3.2 U.S. Industrial Real Estate Impacts

CBRE's follow-up report details how distribution networks are shifting from West Coast ports to inland hubs. Southeastern ports like Charleston saw 15-20% cargo growth as companies prioritized proximity to Eastern population centers. The pandemic accelerated this trend, with 78% of firms now maintaining at least two Asian sourcing locations.

Part 4: The Nearshoring Opportunity

4.1 Mexico's Advantage

With labor costs 80% below U.S. levels and 14 free trade agreements (including USMCA), Mexico is positioned as the primary nearshoring destination.

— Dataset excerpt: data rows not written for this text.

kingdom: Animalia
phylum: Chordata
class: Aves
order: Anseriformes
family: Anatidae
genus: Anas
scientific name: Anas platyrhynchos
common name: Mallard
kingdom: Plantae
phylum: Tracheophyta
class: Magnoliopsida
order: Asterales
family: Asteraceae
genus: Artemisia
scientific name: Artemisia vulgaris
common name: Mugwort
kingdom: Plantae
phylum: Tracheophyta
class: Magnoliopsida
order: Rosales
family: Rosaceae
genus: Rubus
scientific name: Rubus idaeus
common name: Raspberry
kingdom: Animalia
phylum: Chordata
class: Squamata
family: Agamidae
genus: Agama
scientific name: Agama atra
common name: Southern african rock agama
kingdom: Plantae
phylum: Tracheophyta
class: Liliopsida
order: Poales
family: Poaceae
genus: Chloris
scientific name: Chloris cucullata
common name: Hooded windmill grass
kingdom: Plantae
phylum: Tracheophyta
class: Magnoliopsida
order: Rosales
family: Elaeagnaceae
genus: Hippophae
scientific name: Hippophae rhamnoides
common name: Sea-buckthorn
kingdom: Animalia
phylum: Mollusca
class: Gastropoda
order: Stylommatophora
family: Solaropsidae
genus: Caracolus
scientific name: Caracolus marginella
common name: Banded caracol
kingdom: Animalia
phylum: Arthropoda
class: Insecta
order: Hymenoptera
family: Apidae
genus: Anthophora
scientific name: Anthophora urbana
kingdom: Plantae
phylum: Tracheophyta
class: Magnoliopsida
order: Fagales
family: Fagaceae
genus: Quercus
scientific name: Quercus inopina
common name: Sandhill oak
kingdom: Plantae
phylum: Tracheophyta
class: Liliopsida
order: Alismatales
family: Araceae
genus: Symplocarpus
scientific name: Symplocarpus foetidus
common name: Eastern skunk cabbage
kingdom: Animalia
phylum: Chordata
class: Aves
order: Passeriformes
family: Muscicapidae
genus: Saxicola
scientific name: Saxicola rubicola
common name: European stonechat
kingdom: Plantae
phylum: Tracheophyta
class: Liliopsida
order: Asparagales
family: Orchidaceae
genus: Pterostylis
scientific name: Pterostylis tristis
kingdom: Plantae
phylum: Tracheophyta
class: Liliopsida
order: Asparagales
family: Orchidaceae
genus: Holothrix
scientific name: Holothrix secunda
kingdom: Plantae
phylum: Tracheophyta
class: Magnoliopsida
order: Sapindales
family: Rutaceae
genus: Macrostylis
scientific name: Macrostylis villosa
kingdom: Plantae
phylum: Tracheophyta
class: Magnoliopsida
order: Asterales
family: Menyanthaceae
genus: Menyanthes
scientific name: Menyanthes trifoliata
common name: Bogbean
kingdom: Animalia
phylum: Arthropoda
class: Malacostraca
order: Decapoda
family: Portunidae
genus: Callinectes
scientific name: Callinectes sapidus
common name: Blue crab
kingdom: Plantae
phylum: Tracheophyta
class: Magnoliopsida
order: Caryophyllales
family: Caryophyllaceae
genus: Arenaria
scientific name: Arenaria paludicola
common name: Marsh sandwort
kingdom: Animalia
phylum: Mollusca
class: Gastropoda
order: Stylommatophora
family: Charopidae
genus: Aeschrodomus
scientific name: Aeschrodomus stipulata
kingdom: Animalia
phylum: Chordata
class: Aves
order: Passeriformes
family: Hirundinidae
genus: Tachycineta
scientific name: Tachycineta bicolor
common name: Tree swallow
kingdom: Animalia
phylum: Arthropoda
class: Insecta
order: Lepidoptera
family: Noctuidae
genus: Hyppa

Automotive and aerospace firms have led the relocation wave, with industrial park vacancies near the border falling below 5%.

4.2 Implementation Challenges

While promising, nearshoring faces hurdles:

  • Limited skilled labor pools in some regions
  • Infrastructure gaps in transportation and utilities
  • Security concerns in certain areas

Part 5: Industrial Real Estate's Growth Catalyst

5.1 Surging Demand

The combination of supply chain diversification and e-commerce growth (projected to reach $7T globally by 2025) is driving unprecedented demand for:

  • Last-mile fulfillment centers (urban infill locations)
  • Cross-dock facilities near transportation nodes
  • Cold storage for perishable goods

5.2 Investment Considerations

Strategic investors are prioritizing:

  • Markets with population growth and logistics infrastructure
  • Flexible facilities accommodating automation
  • Tenants with strong e-commerce fulfillment capabilities

Part 6: The Data Perspective

6.1 Analytical Imperatives

Successful navigation of this transition requires advanced analytics to:

  • Model optimal distribution center locations
  • Forecast regional demand fluctuations
  • Optimize inventory allocation algorithms

6.2 Technological Integration

Leading operators are deploying:

  • AI-powered warehouse management systems
  • IoT sensors for real-time inventory tracking
  • Predictive analytics for maintenance and labor scheduling

Conclusion

The global supply chain transformation represents both disruption and opportunity. Industrial real estate stands to benefit significantly from these structural shifts, provided stakeholders adapt to evolving logistics paradigms. As regional distribution models mature, they will redefine not just how goods move, but where economic value accumulates in the 21st century economy.